The film premiered at 8:00 pm Eastern Standard Time on Xbox Live on December 22, 2012, in Austria, Belgium, France, Finland, Ireland, Portugal, Sweden, the UK, and US, free for Xbox Live Gold members. It was made available for streaming and digital rights management (DRM)-free download the following day on December 23. Also that day, Fangamer released the film on DVD, with the first 7,000 copies wrapped in a custom "dirt brown" case and reversible cover, and coming with a free 720p download code. As a measure to address the inevitability of the film being pirated, 2 Player Productions uploaded the documentary to the torrent index the Pirate Bay before it was released, admitting there were "fine" reasons as to why it would be pirated, including its Xbox exclusive debut. They however urged people to consider purchasing the film.

On March 18, 2013, the film was released on digital distributor VHX in two editions: "family friendly" with the option to stream instantly or DRM-free download; and a more expensive version including a commentary track, a segment with Minecraft: Xbox 360 Edition developer 4J Studios, and deleted scenes. On November 11, 2013, 2 Player Productions released it for free on their YouTube channel. The film made its broadcast television premiere on Fusion TV on March 22, 2015, with an aftershow, Talking Minecraft, hosted by YouTube personalities CaptainSparklez and JeromeASF.

Using the information:
**A.** From the passage on the film's release, list every date it gives.
**B.** Please print the section of the passage on the film's release that opens with the words containing "The film premiered" and closes with "purchasing the film.".
The entries are separate material and stand apart from the passage on the film's release.

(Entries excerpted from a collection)

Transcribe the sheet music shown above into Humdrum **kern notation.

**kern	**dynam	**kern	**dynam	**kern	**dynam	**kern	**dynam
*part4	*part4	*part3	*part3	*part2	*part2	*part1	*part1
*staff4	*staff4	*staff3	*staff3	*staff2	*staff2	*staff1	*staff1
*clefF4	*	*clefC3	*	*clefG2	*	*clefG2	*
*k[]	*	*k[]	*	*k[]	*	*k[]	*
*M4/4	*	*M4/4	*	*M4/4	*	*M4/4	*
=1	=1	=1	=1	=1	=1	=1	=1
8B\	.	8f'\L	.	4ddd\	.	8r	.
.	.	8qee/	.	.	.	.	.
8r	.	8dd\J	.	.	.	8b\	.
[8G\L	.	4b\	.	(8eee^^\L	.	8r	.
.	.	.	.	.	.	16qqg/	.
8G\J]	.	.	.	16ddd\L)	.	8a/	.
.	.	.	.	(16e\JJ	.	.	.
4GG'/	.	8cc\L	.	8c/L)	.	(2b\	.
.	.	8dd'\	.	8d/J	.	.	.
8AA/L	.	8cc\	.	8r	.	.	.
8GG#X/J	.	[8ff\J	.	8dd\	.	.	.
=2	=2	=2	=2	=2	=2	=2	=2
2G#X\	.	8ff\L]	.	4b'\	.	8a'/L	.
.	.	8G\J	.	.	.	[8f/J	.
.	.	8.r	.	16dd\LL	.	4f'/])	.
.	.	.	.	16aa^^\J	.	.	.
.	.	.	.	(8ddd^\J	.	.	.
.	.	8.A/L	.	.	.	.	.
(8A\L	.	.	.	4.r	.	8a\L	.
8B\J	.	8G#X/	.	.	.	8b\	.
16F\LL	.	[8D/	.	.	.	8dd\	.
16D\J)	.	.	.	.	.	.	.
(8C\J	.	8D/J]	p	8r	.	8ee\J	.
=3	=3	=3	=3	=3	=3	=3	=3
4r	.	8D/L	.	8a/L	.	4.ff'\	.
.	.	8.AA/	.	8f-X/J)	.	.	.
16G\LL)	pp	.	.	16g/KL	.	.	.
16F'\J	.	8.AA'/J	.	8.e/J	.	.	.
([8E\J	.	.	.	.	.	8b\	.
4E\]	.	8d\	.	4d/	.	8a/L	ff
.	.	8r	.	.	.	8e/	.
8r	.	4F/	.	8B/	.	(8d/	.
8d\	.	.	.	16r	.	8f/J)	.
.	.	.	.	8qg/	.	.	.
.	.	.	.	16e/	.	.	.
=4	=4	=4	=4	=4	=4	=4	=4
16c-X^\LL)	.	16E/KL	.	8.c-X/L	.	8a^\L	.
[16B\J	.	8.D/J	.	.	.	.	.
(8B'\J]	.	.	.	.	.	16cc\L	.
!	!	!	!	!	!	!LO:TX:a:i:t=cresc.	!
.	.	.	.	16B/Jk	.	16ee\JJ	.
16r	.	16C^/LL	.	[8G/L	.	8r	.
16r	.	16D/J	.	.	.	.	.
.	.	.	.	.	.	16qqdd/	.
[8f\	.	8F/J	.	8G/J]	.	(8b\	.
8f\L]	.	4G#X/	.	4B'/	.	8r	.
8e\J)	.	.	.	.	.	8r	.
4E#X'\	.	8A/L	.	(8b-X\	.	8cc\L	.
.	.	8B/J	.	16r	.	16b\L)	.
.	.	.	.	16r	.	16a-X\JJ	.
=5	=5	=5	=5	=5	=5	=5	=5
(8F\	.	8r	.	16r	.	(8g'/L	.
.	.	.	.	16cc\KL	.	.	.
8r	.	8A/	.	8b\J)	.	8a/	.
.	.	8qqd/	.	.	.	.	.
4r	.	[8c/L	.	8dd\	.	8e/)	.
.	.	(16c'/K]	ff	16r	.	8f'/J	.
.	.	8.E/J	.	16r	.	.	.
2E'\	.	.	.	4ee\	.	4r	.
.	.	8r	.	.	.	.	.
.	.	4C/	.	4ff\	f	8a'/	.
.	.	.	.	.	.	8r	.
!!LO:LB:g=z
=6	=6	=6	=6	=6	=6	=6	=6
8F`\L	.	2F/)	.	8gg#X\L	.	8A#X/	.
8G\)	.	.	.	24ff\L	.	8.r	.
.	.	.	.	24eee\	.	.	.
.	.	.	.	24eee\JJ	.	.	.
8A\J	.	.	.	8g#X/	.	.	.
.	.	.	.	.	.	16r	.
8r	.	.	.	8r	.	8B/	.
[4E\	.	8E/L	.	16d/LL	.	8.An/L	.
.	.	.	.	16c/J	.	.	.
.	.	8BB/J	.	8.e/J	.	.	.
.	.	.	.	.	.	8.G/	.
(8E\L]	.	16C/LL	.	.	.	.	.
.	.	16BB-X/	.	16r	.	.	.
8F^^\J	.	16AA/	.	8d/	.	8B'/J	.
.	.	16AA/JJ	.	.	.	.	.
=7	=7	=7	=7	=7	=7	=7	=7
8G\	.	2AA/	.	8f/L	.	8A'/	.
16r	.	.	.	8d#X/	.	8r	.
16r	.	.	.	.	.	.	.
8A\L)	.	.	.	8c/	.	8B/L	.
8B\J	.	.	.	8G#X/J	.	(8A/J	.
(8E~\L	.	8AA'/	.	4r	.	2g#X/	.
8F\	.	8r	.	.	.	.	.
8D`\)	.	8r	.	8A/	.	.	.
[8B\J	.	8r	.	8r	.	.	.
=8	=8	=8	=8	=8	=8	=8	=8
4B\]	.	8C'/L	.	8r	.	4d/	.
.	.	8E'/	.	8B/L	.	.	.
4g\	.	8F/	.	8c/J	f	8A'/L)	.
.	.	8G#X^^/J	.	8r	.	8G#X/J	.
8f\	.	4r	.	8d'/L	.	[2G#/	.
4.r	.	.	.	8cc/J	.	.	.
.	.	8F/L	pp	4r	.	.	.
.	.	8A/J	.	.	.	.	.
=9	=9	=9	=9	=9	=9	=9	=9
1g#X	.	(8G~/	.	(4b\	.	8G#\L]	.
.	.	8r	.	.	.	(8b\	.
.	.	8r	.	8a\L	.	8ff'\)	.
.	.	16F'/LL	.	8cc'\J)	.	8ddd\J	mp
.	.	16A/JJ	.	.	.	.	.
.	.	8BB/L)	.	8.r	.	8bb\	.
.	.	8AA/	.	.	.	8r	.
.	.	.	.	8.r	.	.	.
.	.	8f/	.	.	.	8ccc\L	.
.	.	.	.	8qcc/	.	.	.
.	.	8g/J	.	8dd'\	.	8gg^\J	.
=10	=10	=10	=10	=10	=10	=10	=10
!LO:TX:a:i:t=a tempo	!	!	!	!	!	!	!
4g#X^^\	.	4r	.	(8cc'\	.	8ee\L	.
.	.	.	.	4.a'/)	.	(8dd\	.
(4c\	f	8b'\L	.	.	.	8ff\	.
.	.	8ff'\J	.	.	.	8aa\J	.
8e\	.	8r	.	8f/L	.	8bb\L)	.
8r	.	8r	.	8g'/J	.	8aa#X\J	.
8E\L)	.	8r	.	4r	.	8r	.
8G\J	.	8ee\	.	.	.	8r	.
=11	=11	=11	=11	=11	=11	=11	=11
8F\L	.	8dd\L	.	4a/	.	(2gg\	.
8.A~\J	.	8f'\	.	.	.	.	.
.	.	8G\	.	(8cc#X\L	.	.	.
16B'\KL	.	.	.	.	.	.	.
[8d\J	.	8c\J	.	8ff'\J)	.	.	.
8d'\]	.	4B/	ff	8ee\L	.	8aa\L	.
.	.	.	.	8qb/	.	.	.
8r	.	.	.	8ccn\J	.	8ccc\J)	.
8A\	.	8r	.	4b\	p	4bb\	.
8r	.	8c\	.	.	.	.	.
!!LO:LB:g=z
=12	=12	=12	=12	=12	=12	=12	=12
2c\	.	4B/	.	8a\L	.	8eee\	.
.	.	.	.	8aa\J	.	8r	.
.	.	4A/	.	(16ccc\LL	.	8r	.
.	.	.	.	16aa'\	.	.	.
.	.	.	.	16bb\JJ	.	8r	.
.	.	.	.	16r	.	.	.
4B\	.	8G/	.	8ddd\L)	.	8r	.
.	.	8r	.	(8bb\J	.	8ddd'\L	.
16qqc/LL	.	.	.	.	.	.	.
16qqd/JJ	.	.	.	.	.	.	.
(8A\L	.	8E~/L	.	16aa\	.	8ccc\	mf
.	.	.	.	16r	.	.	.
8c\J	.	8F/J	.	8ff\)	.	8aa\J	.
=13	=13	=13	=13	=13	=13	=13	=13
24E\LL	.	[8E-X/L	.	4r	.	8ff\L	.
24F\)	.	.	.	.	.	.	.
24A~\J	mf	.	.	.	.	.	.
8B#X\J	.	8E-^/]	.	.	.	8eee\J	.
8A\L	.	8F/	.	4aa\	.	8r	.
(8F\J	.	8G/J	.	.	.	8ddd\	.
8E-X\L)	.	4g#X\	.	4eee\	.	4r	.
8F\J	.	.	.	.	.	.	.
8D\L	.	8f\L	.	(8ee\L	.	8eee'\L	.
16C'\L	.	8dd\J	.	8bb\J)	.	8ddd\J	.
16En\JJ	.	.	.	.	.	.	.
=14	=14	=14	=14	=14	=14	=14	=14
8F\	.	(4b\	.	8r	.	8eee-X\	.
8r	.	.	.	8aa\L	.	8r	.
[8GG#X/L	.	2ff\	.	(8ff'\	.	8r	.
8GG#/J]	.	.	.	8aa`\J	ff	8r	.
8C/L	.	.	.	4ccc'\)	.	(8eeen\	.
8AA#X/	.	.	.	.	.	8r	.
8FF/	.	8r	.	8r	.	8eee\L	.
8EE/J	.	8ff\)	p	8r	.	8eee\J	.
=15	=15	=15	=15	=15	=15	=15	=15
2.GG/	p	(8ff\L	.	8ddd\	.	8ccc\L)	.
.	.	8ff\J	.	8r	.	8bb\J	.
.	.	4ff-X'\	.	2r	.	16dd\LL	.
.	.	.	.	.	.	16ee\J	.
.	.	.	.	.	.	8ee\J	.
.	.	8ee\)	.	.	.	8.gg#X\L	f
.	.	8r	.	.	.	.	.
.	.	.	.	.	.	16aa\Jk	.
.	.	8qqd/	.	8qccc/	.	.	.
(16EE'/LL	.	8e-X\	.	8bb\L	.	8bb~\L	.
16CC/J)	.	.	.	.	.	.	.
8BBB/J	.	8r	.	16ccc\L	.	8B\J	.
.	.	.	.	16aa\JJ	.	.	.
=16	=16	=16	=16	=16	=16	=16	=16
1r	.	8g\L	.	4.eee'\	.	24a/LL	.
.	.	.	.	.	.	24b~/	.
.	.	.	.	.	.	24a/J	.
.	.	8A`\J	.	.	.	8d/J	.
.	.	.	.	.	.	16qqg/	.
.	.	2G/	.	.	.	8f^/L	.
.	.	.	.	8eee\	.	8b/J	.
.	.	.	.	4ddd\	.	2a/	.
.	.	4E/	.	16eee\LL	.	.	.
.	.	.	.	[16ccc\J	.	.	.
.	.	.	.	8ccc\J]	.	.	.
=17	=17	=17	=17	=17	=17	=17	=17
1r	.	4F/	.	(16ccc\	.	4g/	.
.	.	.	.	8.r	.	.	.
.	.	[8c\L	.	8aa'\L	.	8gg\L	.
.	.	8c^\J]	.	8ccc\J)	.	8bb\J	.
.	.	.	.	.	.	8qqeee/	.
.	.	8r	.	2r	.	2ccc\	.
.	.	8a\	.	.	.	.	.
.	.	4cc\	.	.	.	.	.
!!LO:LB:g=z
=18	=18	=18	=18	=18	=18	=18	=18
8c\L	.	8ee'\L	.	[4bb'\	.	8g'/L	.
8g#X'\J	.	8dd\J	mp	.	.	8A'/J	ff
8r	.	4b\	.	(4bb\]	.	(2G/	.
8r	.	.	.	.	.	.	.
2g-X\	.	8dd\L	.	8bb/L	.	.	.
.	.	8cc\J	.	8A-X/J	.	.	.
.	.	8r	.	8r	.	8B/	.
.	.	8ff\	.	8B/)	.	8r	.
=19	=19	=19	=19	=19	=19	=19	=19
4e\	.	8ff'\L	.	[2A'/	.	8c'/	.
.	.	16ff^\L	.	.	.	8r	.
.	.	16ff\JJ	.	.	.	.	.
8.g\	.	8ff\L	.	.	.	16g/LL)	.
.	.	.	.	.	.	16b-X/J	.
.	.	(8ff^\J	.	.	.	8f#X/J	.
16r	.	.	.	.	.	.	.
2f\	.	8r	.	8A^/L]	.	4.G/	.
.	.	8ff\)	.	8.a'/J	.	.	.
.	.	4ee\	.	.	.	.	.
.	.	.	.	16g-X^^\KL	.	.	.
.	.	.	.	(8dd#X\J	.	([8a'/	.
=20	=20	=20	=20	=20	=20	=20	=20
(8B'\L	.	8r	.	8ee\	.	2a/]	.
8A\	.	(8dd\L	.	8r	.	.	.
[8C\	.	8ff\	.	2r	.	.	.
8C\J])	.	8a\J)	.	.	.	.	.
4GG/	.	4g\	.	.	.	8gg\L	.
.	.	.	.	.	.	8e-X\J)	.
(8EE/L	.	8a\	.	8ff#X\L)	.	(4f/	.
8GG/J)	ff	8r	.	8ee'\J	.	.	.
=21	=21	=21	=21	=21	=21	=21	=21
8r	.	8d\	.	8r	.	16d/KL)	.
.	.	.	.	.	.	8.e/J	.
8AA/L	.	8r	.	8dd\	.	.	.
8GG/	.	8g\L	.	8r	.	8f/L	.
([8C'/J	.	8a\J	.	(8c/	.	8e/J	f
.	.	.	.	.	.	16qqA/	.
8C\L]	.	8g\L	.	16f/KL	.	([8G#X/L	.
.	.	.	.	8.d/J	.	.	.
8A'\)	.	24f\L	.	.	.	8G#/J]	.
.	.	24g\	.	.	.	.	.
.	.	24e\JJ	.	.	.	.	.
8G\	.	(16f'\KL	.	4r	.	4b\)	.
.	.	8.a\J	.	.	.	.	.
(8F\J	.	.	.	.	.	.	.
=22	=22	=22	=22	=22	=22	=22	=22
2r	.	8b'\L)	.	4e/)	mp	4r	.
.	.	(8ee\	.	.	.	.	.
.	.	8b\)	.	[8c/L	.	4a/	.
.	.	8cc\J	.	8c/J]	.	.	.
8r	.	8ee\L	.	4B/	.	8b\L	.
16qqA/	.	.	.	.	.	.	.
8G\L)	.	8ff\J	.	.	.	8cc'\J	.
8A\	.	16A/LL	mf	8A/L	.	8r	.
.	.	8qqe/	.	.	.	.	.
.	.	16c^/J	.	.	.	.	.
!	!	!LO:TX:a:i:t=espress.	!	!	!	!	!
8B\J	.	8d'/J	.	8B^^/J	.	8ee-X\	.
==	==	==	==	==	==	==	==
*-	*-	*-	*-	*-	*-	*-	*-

Results for each task:
**A.**
December 22, 2012
December 23
March 18, 2013
November 11, 2013
March 22, 2015

**B.**
The film premiered at 8:00 pm Eastern Standard Time on Xbox Live on December 22, 2012, in Austria, Belgium, France, Finland, Ireland, Portugal, Sweden, the UK, and US, free for Xbox Live Gold members. It was made available for streaming and digital rights management (DRM)-free download the following day on December 23. Also that day, Fangamer released the film on DVD, with the first 7,000 copies wrapped in a custom "dirt brown" case and reversible cover, and coming with a free 720p download code. As a measure to address the inevitability of the film being pirated, 2 Player Productions uploaded the documentary to the torrent index the Pirate Bay before it was released, admitting there were "fine" reasons as to why it would be pirated, including its Xbox exclusive debut. They however urged people to consider purchasing the film.